On 28 June, Archduke Franz Ferdinand, heir to the Austrian-Hungarian throne, and his wife were shot dead in the streets of Bosnia's capital, Sarajevo. As the Archduke and the Duchess of Hohenburg, rode in an open car, on an official visit of the city, a Bosnian student known as Gavrilo Princip lunged at the car, firing at the archduke's neck and his wife, Sophie's stomach, killing the couple.

The 19-year-old assassin surrendered almost immediately. A member of a nationalist group from neighboring Serbia, Princip said that he was revenging the oppression of the Serbian people. This act would start World War I.

Serbia was backed by Russia - and by France and Britain, Russia's partners in the Triple Entente. Germany (hesistantly) backed its Austrian ally. When diplomacy failed, Austria-Hungary declared war on Serbia on July 28.

Russia mobilized its troops the next day; Germany, fearing a threat on its eastern border, declared war on Russia on August 1. On August 3, after France began to mobilize, Germany declared war on that nation as well, invading Luxembourg, announcing their intention to march through neutral Belgium on the way to France. This spurred Britain to declare war on Germany on August 4. Within a month, Montenegro was fighting on the side of Serbia, Japan on the side of its ally Britain, while Turkey had taken up arms for its Teutonic benefactors (mostly German). Gradually, nation after nation was sucked into the conflict. Soon the greatest war the world had ever seen for more than 100 years was raging on three continents.

Related link: See The path to World War I

Armies Fight in Trenches

By November, the war had reached a stalemate after the German advance on Paris was stopped at the river Marne. Battle-weary troops dug hundreds of kilometres of defensive trenches which stretch across Europe from the North Sea to Switzerland.

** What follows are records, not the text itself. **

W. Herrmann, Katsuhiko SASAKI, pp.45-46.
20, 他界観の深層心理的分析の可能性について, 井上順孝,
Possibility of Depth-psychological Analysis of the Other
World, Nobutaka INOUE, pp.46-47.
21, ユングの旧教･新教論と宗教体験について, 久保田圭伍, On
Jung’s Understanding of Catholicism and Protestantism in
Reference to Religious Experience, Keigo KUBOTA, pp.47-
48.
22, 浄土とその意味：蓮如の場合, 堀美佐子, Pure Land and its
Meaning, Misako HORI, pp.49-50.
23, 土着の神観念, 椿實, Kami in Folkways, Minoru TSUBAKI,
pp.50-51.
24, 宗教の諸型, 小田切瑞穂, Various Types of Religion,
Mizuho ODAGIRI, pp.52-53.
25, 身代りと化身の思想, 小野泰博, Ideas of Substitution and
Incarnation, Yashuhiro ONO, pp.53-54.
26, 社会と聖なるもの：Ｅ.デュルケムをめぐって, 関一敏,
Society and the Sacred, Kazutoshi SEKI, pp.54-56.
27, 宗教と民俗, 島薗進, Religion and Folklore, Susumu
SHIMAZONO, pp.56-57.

Enemy trenches are separated by a muddy no-man's-land strewn with water-filled craters, barbed wire and unclaimed bodies. Forays by either side simply added to the lengthy casualty lists. Commanders were unable to find a way to break the deadlock.

Meanwhile, life in the trenches was nightmarishly monotonous. Most of the soldiers' time was spent waiting -- either to be sent "over the top" to attack enemy lines, a task likely to end in injury or death, or for the next assault.

The trenches were warrens of slippery mud populated by rats. It was almost impossible to stay dry and some soldiers developed "trench foot", a fungal disease caused by permanently wet feet. Men passed the time by writing letters home, mending their clothes, telling jokes -- an digging more trenches.

Conditions were so bad that a rota system was developed. Soldiers spent about one week in every four on the front line. The rest of their time was spent in the reserves.